I feel some connection with you on this post. My father's abuse, physical and mental, it also 'groomed' me for the sexual abuse that would follow. Of course, things my mother did also would have set me up for that. Groomed. Hm. Rhymes with 'doomed'. Maybe that is a better word for it. Maybe I was just 'doomed' for the abuse. Okay, enough, I am depressing myself. (((Hug))) if it is ok.

leosha
 
I don't understand exactly what groomed means. Does it mean being prepared? Is it supposed to be positive? I am not sure I was prepared, it hit me suddenly, and my solution was to mentally erase that whole period of my life. If I had been groomed, perhaps I would remember that part of my life? I don't understand if groomed is supposed to be abuse in itself or a coping mechanism created in advance.
 
Being groomed is, I think, being set up so that the sexual abuse gives us the sense that it is because they care about us and that they are our friend and love us. The guilt that comes afterwards is ours because we seem to accept it. At least that is what they tell us they are only giving us what we want. The truth is they dont give a rats ass about us. It is all about them and the power and control they have. It is almost like we get lulled into believing all the shit that happened and their words to us.

Think of the little boy wanting so much to be loved, held and paid attention to. Then think what is the price the perp exacts for that (to them) fals love and caring.

It is like being set up I think to accept it as the price we must pay to be wanted. What a crock of shit. It is a prelude to the assault, a sort of softening up.
 
"Groomed" in the sense that it was used may be a word, like "closure", which I think should be struck from our lexicon.

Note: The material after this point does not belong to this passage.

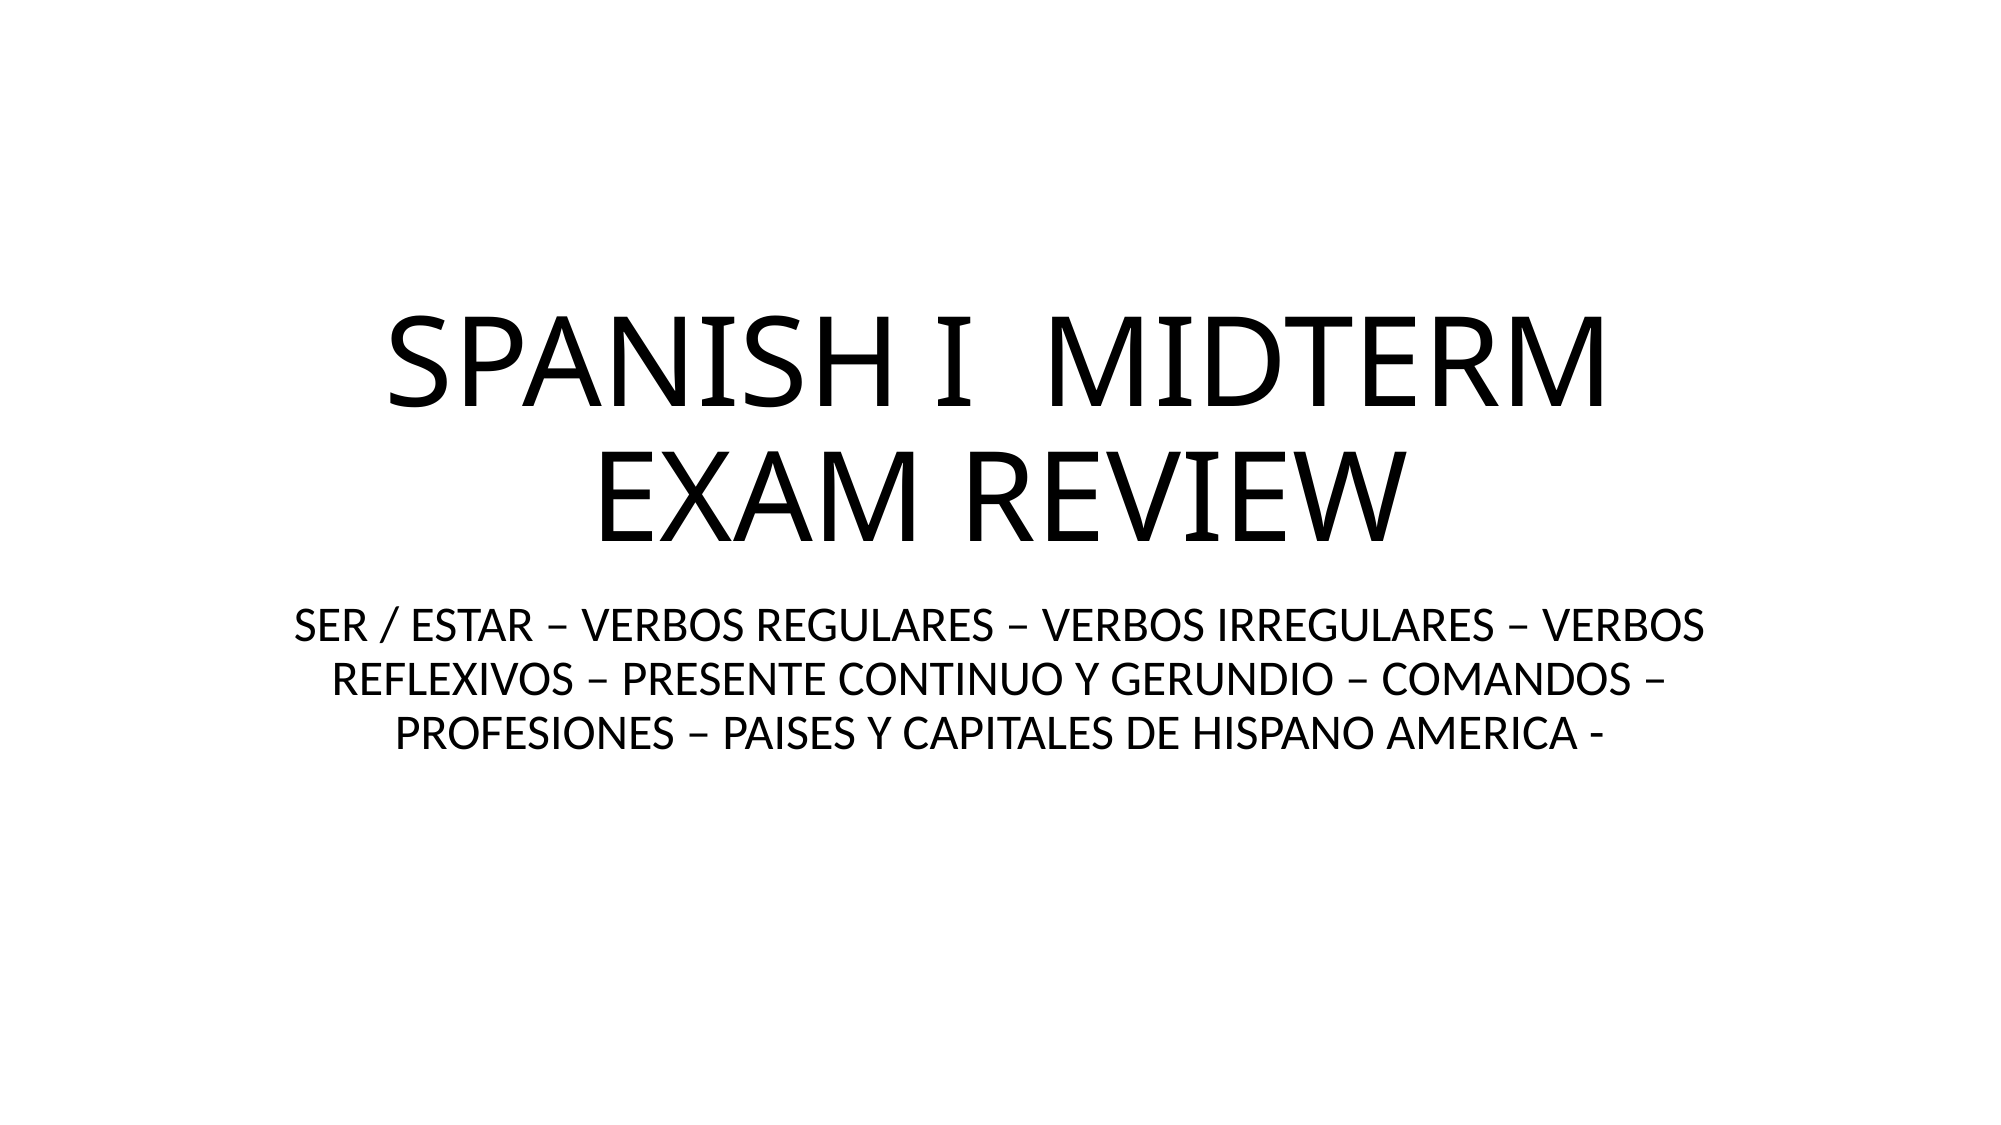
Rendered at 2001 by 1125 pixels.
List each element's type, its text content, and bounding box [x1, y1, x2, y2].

That said, let me run something by you all that seems to make sense to me in my case (and I'll be curious to see if my theory is borne out in the part of Ken's book re. how the perps pick their prey).

I believe that I was more vulnerable than some to sexual abuse due to earlier abuses of a different sort - namely physical and emotional abuse by a family friend/school teacher. This happened to come, and it went unreported, over a period when my Dad was having what was then called a "nervous breakdown", i.e. major depression - an obvious strain for both Dad and Mom.

These earlier untreated traumas, it seems to me, did not lead directly to my sexual abuse a few years later but their lack of treatment may have made me more vulnerable. Now having just reread that I know that's a 45-year old man talking, and not a 12-year old boy whose "default position" seemed to be to resort to self-blaming.